::: Information provided

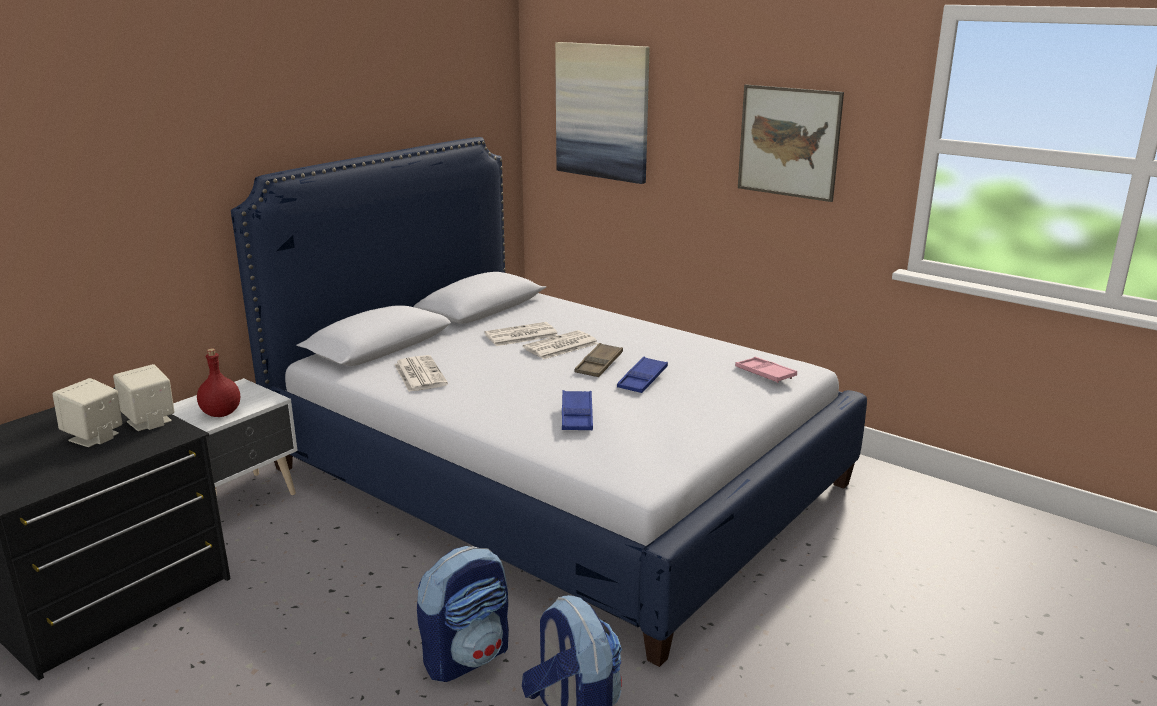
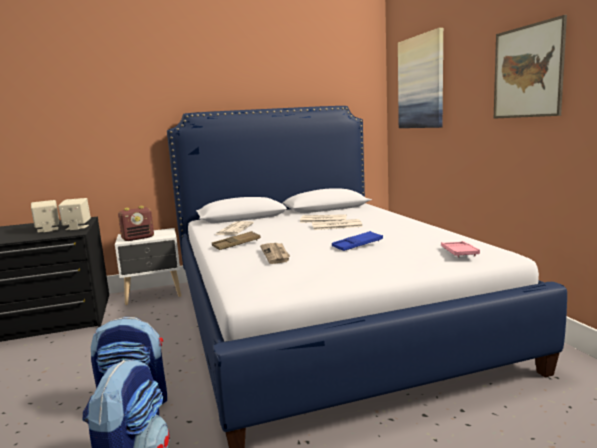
camera: 35 degrees right, 10 degrees down
red bottle [197,349,240,417] -> radio [118,206,154,241]
blue tray [562,390,593,430] -> newspaper [260,243,290,264]
brown tray [575,343,623,377] -> brown tray moved to [212,231,261,250]

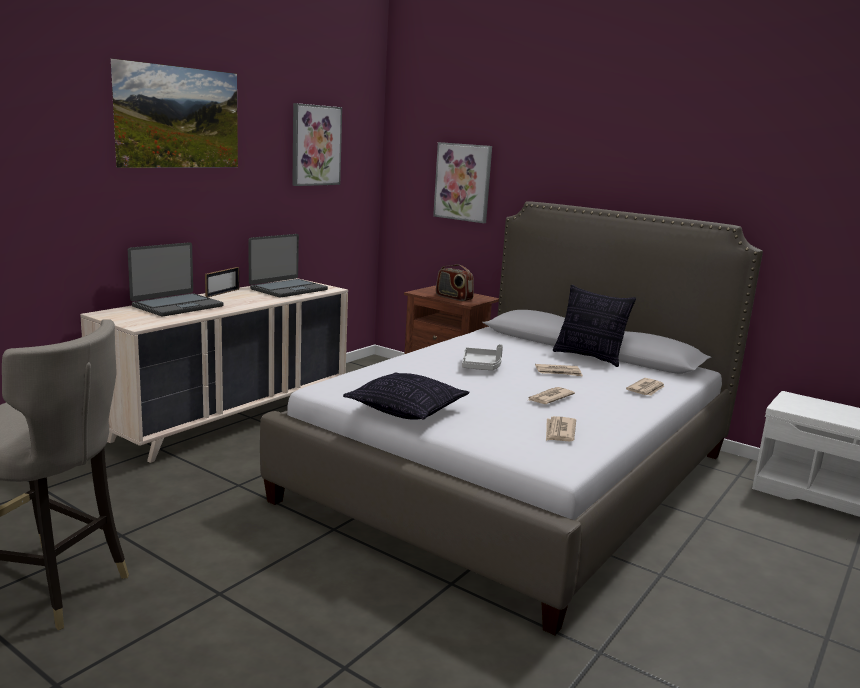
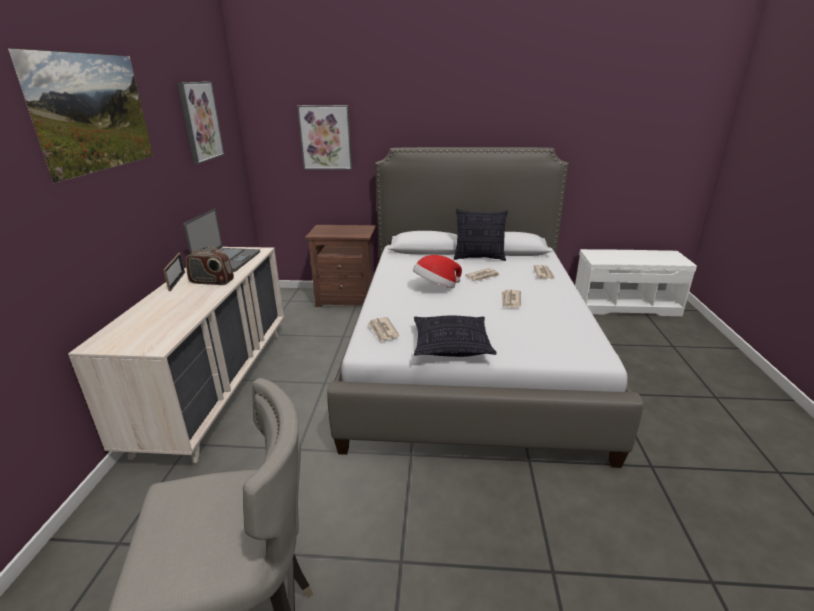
camera: 30 degrees left, 10 degrees up
laptop [128,242,224,316] -> none
radio [436,264,474,301] -> radio moved to [186,247,234,285]
grey tray [462,344,503,370] -> hat [413,255,462,288]
newspaper [546,416,576,441] -> newspaper moved to [368,317,399,342]

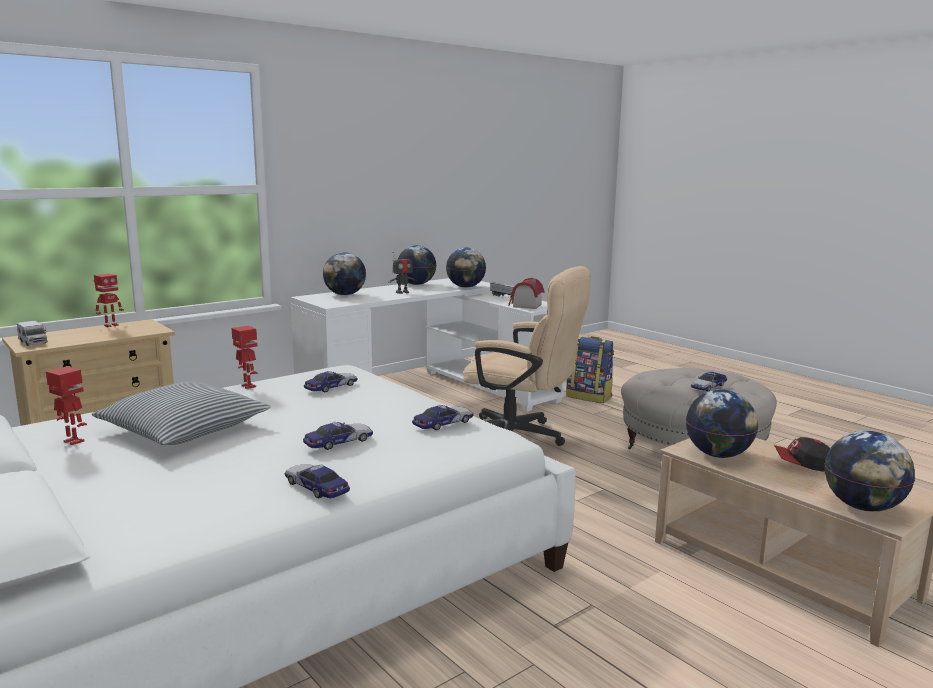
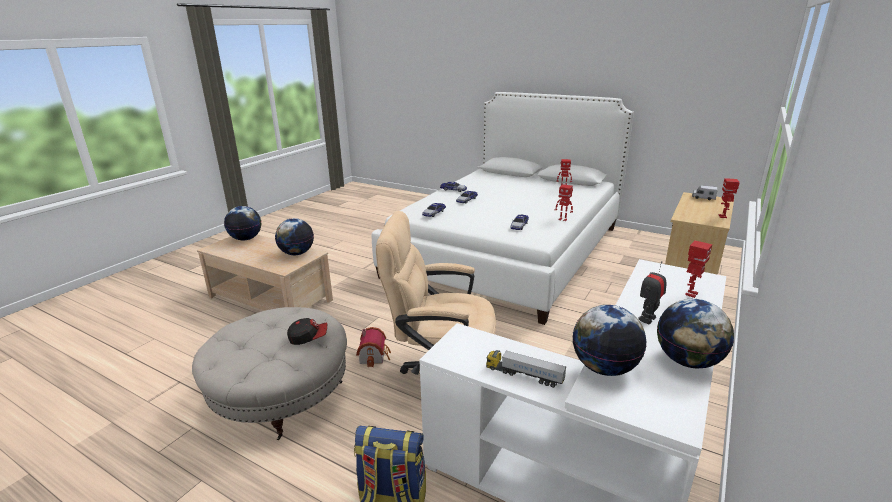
camera: 160 degrees right, 10 degrees up
pillow [92,381,270,445] -> none
globe [323,252,366,295] -> toy robot [685,240,713,298]
toy house [508,278,544,309] -> toy house moved to [356,327,391,367]
toy car [691,372,727,391] -> none
cap [774,437,830,472] -> cap moved to [287,318,327,345]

::::::

- Work instruction
Leave out the pictures and give the rest of the material again, unaltered.

- Task response
camera: 35 degrees right, 10 degrees down
red bottle [197,349,240,417] -> radio [118,206,154,241]
blue tray [562,390,593,430] -> newspaper [260,243,290,264]
brown tray [575,343,623,377] -> brown tray moved to [212,231,261,250]

camera: 30 degrees left, 10 degrees up
laptop [128,242,224,316] -> none
radio [436,264,474,301] -> radio moved to [186,247,234,285]
grey tray [462,344,503,370] -> hat [413,255,462,288]
newspaper [546,416,576,441] -> newspaper moved to [368,317,399,342]

camera: 160 degrees right, 10 degrees up
pillow [92,381,270,445] -> none
globe [323,252,366,295] -> toy robot [685,240,713,298]
toy house [508,278,544,309] -> toy house moved to [356,327,391,367]
toy car [691,372,727,391] -> none
cap [774,437,830,472] -> cap moved to [287,318,327,345]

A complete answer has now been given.